» Text section
↓

# Need to find a good breeder in...



## mnejng (Nov 8, 2010)

Hi. I'm not a maltese owner yet but am hoping to buy one in a few months. I'm looking for a good breeder and where I live does not help much. You see I live in Lancaster, PA. Yep, good old Lancaster County, Greeder ****. As many here know, its hard to find a good breeder here. 

I've had friends who purchased dogs in puppy mills and they have had bad experiences, some of which are so horrifying that I just can't see myself even purchasing a dog no where in PA. 

Does anyone know of any good breeders in PA or even in MD close to PA that you know of or have had any good experiences with?

Thanks for any input.


----------



## Cosy (Feb 9, 2006)

Here's a place to start. American Maltese Association


----------



## aprilb (Jul 9, 2010)

Josymir Maltese is near Pittsburgh. Both of my girls came from her and I have been very pleased. Good luck! :Good luck: (Please PM me if you would like more information.)


----------



## mnejng (Nov 8, 2010)

Thank you both for being helpful! Oh, and Cosy, Lily & Rose are sooo Pretty!! I can't wait to have my own Maltese!


----------



## mostlytina (Jan 3, 2009)

My malts are from Josymir as well. I got my first one last August and the second one last week!!! Josy is very helpful in finding what you want (personality, temperament, looks...etc) She is very honest and will tell you the truth (if it will work or not kind of thing). She cares about her dogs very much and she always responds very quickly. Good luck in finding your malt and let us know how things are going.


----------



## princessre (Dec 23, 2008)

I have spoken many times to Beverly Quillam of Bevway Maltese in PA, and she really seems to be a good breeder. Might be worth calling her to find out more!


----------



## godiva goddess (Nov 19, 2007)

Mia is from Chrisman Maltese in PA. I am very happy with Mia. Good luck to you!


----------

↑

» Source data
↓

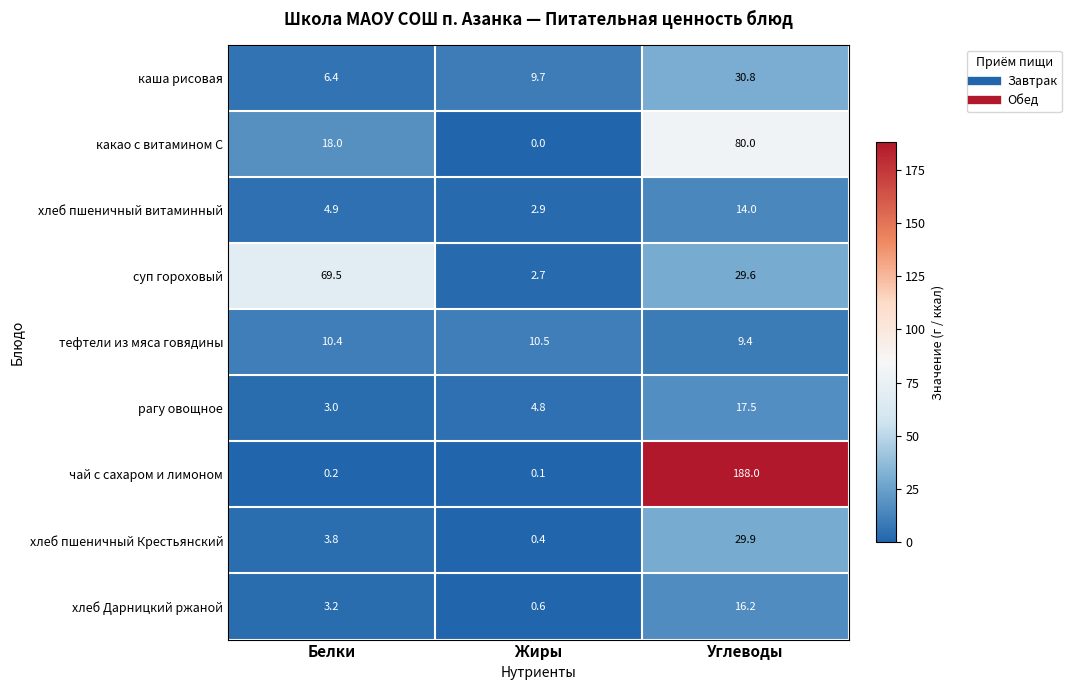

Which series changed the most between Жиры and Углеводы?

чай с сахаром и лимоном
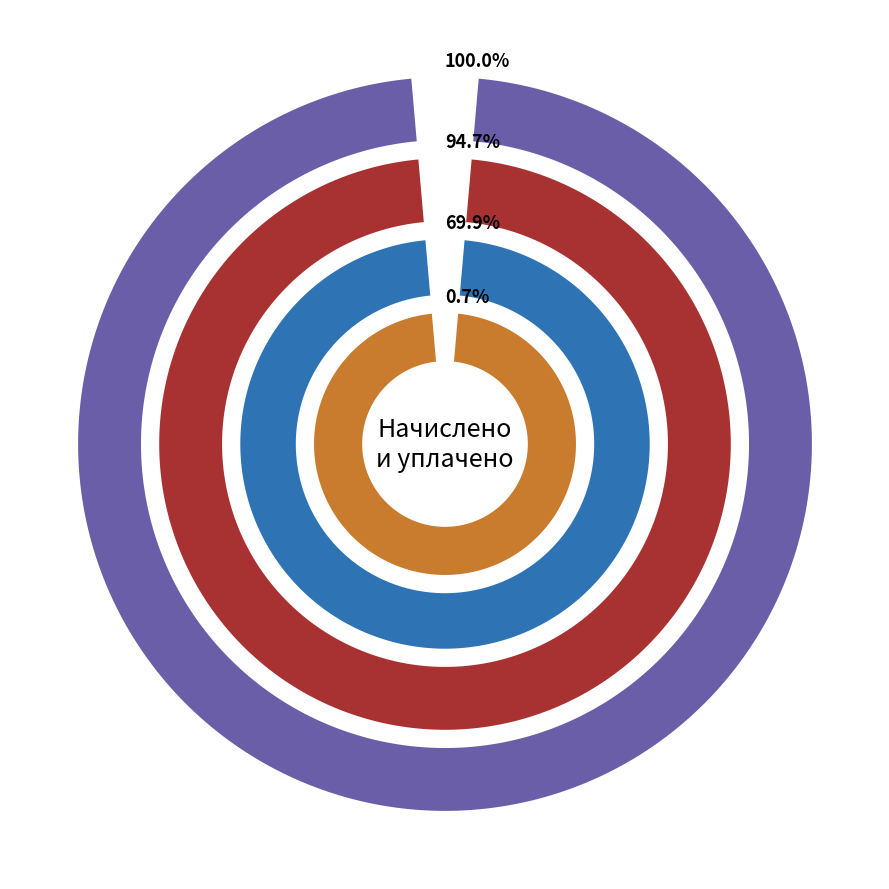

Does 6 represent more than half of the total?

No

↑

» Required work
Copy the part of the forum thread starting at "Josymir Maltese is" and ending at "like more information.)", substituting "Philadelphia" for "Pittsburgh". The material comes from a different source than the forum thread.

» Response
Josymir Maltese is near Philadelphia. Both of my girls came from her and I have been very pleased. Good luck! :Good luck: (Please PM me if you would like more information.)